Plan & Preserve via 1031

  • Taxes deferred on reinvested equity
  • Roughly 81% of sale price still working
  • Passive income without active farming
  • ≈ $22.66M working for the family
  • Potential stepped-up basis for heirs
Equity Preserved
$22,660,000
The Difference
≈ $10,225,000
preserved for the next generation through deliberate planning.

A Fiduciary Voice at the Table

Most analysis a farm family sees about DSTs, 1031 exchanges, and replacement properties comes from broker-dealers and sponsors who earn commissions of 5% to 7% on every dollar placed. Their incentive is the transaction — not the outcome.

Avidity Capital Inc. is different by design. We are a Registered Investment Adviser operating under a fiduciary standard. We charge a flat advisory fee for our work and accept no commissions, referral fees, or revenue-sharing from real estate sponsors, DST issuers, qualified intermediaries, or any third party. That structural independence is what allows us to recommend what actually fits the family — including, sometimes, doing nothing at all.
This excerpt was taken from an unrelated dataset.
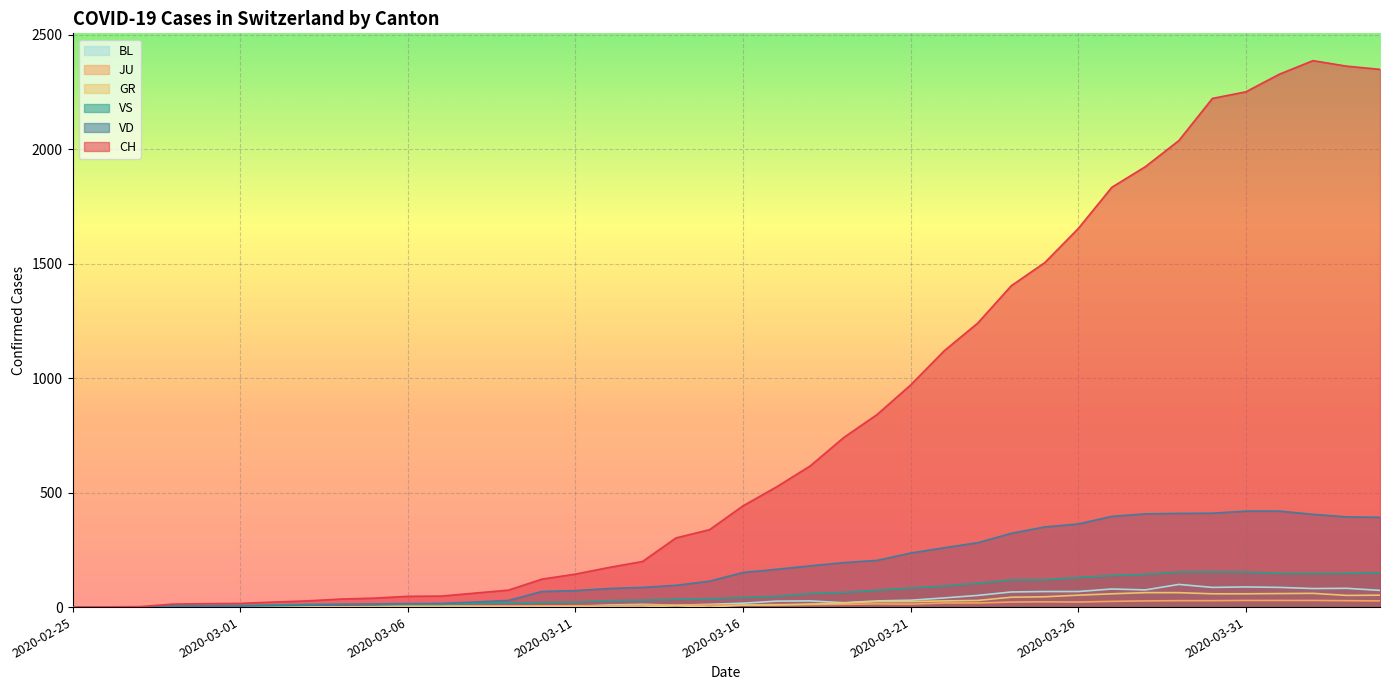

Rank the series at 2020-03-09 from highest to lowest value.

CH, VD, VS, JU, BL, GR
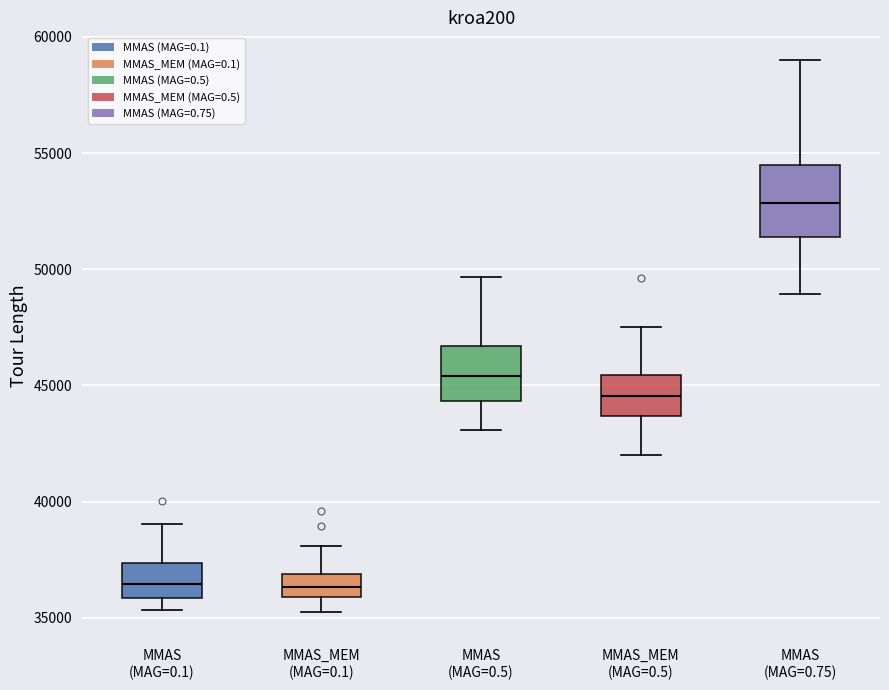

Where does the upper whisker of the box for MMAS (MAG=0.5) end on the y-axis? The values are not printed on the chart, so give them approximately, as read against the axis.

49500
What the Alvarez Family Chose

After walking through the full analysis — and in close coordination with their CPA and estate attorney — the Alvarez family chose a blended path. Roughly 80% of the equity was exchanged into a diversified portfolio of Delaware Statutory Trusts across industrial, medical office, and multifamily assets. The remaining equity was structured through an installment sale funding a family trust for the grandchildren.

The family exited active farming without exiting ownership. The next generation inherited a diversified base of income-producing real estate rather than a single parcel of ground — and approximately $10 million that would have otherwise left the family continues working for them today.

Important Disclosures

Hypothetical Illustration. The Alvarez Family scenario is a composite example constructed for educational purposes. It does not represent any specific client, transaction, or guaranteed outcome.
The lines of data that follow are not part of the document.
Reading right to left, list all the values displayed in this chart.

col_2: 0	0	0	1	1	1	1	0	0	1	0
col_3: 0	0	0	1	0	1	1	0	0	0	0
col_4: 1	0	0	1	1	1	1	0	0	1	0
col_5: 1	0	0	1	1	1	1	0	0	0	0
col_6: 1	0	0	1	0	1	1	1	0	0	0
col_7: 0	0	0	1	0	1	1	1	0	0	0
Tax Estimates Are Simplified. Calculations apply top federal and California marginal rates for 2026 and do not account for all factors that may affect an actual taxpayer’s liability, including filing status, alternative minimum tax, other income, itemized deductions, and state-specific adjustments.
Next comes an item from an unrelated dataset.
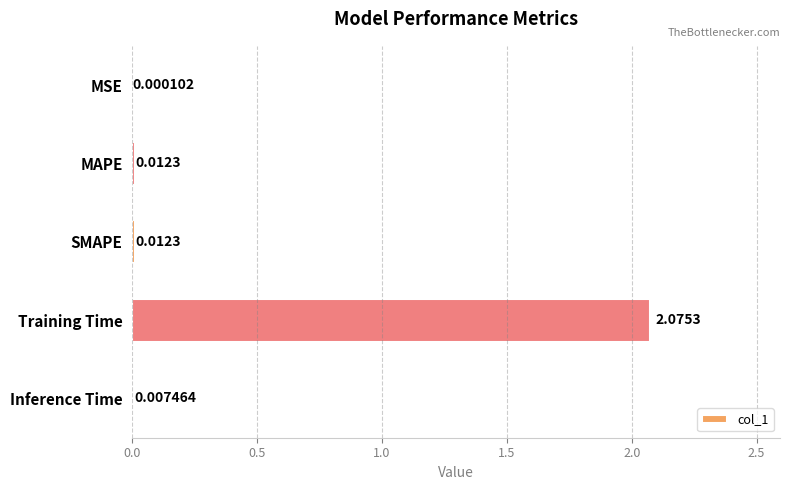

What is the average value?

0.4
Not Legal or Tax Advice. This material is educational. Readers should consult a qualified certified public accountant and attorney before making any decisions regarding the sale of real estate, 1031 exchanges, Delaware Statutory Trusts, or estate planning.

Investment Risk. All investments involve risk, including the potential loss of principal. Real estate investments — including DSTs — carry additional risks including illiquidity, sponsor dependence, and tenant concentration. Past performance is not indicative of future results.

Registered Investment Adviser. Investment advisory services are offered through Avidity Capital Inc., a Registered Investment Adviser located in Hanford, California. Registration does not imply a certain level of skill or training. Additional information is available at adviserinfo.sec.gov.

No Commissions. Avidity Capital Inc. does not accept commissions, referral fees, or revenue-sharing from real estate sponsors, DST issuers, qualified intermediaries, or any third party. Clients are billed a flat advisory fee for services provided.